Zuckerberg first made the claim back in a Senate Committee hearing in October 2020. See our summary of this hearing here.
Zuckerberg insisted that, unlike Twitter, Facebook did not ban the story entirely. At the time, over 50 former intelligence officials signed a letter claiming that the story “had all the classic earmarks of a Russian information operation.”
“So we took a different path than Twitter. Basically the background here is the FBI, I think basically came to us – some folks on our team and was like, ‘Hey, um, just so you know, like, you should be on high alert. There was the — we thought that there was a lot of Russian propaganda in the 2016 election. We have it on notice that basically there’s about to be some kind of dump of — that’s similar to that. So just be vigilant,’” he explained.
Related: Facebook suspends news outlet for reporting on latest Hunter Biden story
Zuckerberg continued to explain that Facebook uses third-party fact-checkers to determine if something is misinformation.
“So our protocol is different from Twitter’s. What Twitter did is they said ‘You can’t share this at all.’ We didn’t do that,” Zuckerberg said. “If something’s reported to us as potentially, misinformation, important misinformation, we also use this third party fact-checking program, cause we don’t wanna be deciding what’s true and false.”
“I think it was five or seven days when it was basically being determined whether it was false. The distribution on Facebook was decreased, but people were still allowed to share it. So you could still share it. You could still consume it,” he said.
Rogan asked what he meant by “decreased distribution.” Zuckerberg said that meant the story would appear much lower on users’ newsfeeds.
“I don’t know off the top of my head, but it’s meaningful,” Zuckerberg said when asked the percentage of the decrease in distribution. “But basically, a lot of people were still able to share it. We got a lot of complaints that that was the case.”
Zuckerberg has, in the past, said that a fact-checked article got 95% less reach than a standard post.
“We weren’t, sort of, as black and white about it as Twitter,” he continued. “We just kind of thought if the FBI, which I still view as a legitimate institution in this country, it’s a very professional law enforcement. They come to us and tell us that we need to be on guard about something. Then I wanna take that seriously.”
Rogan then asked: “Did they specifically say you need to be on guard about that story?”
“I don’t remember if it was that specifically, but it basically fit the pattern,” Zuckerberg said.
Asked about the aftermath of limiting the spread of the story, Zuckerberg said: “Yeah.
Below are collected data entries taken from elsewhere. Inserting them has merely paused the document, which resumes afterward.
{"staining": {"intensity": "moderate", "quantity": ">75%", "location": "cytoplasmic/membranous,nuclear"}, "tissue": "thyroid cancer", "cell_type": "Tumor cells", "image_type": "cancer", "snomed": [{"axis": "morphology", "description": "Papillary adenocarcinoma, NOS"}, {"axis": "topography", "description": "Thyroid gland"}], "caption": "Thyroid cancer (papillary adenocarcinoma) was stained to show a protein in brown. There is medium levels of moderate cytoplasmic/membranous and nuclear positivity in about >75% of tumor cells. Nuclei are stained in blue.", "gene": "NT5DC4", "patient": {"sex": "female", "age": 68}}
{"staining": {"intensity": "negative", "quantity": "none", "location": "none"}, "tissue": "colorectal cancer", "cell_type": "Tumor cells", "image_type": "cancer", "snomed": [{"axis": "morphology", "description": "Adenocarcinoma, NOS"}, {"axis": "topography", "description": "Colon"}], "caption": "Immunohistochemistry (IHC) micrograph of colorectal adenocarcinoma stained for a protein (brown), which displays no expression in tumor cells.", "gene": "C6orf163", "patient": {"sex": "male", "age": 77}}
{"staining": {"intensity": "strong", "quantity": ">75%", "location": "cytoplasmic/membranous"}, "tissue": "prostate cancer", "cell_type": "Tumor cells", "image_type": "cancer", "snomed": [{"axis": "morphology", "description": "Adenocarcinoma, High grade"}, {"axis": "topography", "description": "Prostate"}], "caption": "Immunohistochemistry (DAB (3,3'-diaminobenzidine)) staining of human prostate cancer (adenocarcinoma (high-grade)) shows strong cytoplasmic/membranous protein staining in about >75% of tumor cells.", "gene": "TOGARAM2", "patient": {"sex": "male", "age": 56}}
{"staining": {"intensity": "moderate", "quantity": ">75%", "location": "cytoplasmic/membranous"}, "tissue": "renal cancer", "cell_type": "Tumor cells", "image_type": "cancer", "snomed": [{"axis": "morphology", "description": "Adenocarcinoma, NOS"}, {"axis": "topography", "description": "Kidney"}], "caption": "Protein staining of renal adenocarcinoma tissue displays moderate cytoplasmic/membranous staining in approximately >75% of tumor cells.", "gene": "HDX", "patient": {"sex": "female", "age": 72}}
I mean, it sucks, it turned out after the fact. The fact-checkers looked into it, no one was able to say it was false, right. So basically it had this period where it was getting less distribution,” Zuckerberg said, suggesting the story was suppressed even though it had never been shown to the false.
“I think it probably, it sucks though, I think in the same way that probably having to go through like a criminal trial, but being proven innocent in the end, sucks. Like it still sucks that you had to go through a criminal trial, but at the end you’re free.
“I don’t know if the answer would’ve been don’t do anything or don’t have any process. I think the process was pretty reasonable. We still let people share it, but obviously you don’t want situations like that.”